This site has moved - click here for the new site!


Funny Foreign Cars


I like the way that you can often tell the nationality of a car just by looking at it. I think national identity is important, and it's very positive to express it through design. Mad, revvy little Italians; understated, well-engineered Germans; Spaniards that often refuse to work; huge, gas-guzzling Yanks...

The Rover P6 could only possibly be British. Look at the wood, leather and chrome, the big, solid body styling, the twin headlamps. Then drive it - big, torquey engine that flatly refuses to rev because it just doesn't need to.

On the other hand, nobody but the French would build the Citroën GS. Most of it is fantastically well-designed, in an utterly off-the-wall, unconventional fashion that only the French could come up with. The hydropneumatic suspension is superb, the body styling is from another planet (but extremely streamlined), and most of the controls are well designed and easily to hand.

But there are just a few of those Friday-afternoon points that the French excel in. You can just imagine a Citroën designer, who'd probably had a few Stellas with his lunch, glancing at his watch every few seconds as he decided that the dashboard should be very attractively swoopy, leaving no space to store anything. Likewise as he did the right-hand drive conversion. The handbrake on RHD cars can only be operated with one's little finger. The usual excuse is that it would have cost too much to re-engineer the handbrake handle - but it was re-engineered to fit the right-handed swoopy dash, they just forgot to move the release button!

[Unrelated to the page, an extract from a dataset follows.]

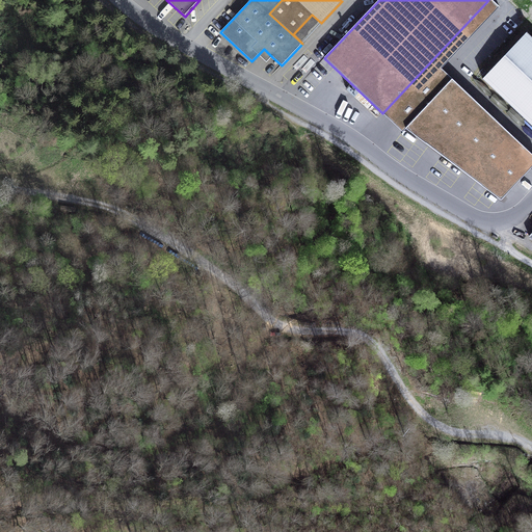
[(500,7),(491,0),(488,0),(382,113),(395,125),(402,132),(405,129),(452,79),(446,73),(442,69),(500,7)]
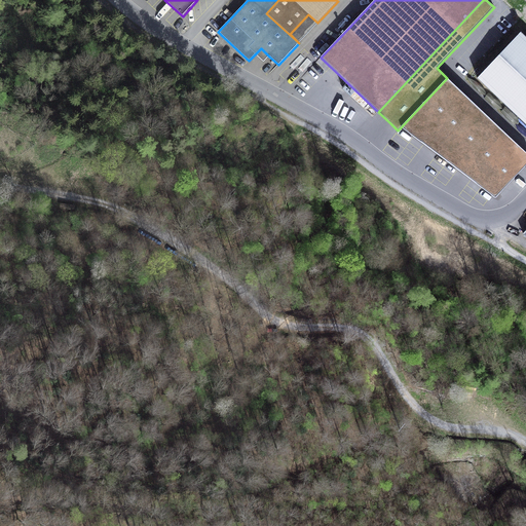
[(290,34),(299,43),(317,23),(308,14),(290,34)]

The new Renault Laguna is great - a car like that could only be French. It looks like nothing else on the roads, but it's very individual and very stylish - and will probably look hideously dated in a few years time.

However, I can't help feeling that the British have slipped up lately. The MGF, Jaguar S-Type and Rover 75 are both supposed to hark back to a golden age of British motoring - but while the cars they ape were technologically and stylistically advanced back in the ‘60s, the F, S-Type and 75 are just pastiches, products of companies which have lost their way. With France producing cars like the Laguna and Vel-Satis concept which are recognisably French, but modern, I hope we find our design feet again soon. Let's have some truly modern Jags and Rovers, cars which can carry the flag of the Mark II and P6 without trying to be them.


6-6-2001
My mum, who knows about as much about cars as my cat, proved this point today. A new Jag S-Type passed us and she said, "Oh look, it's an Inspector Morse car!"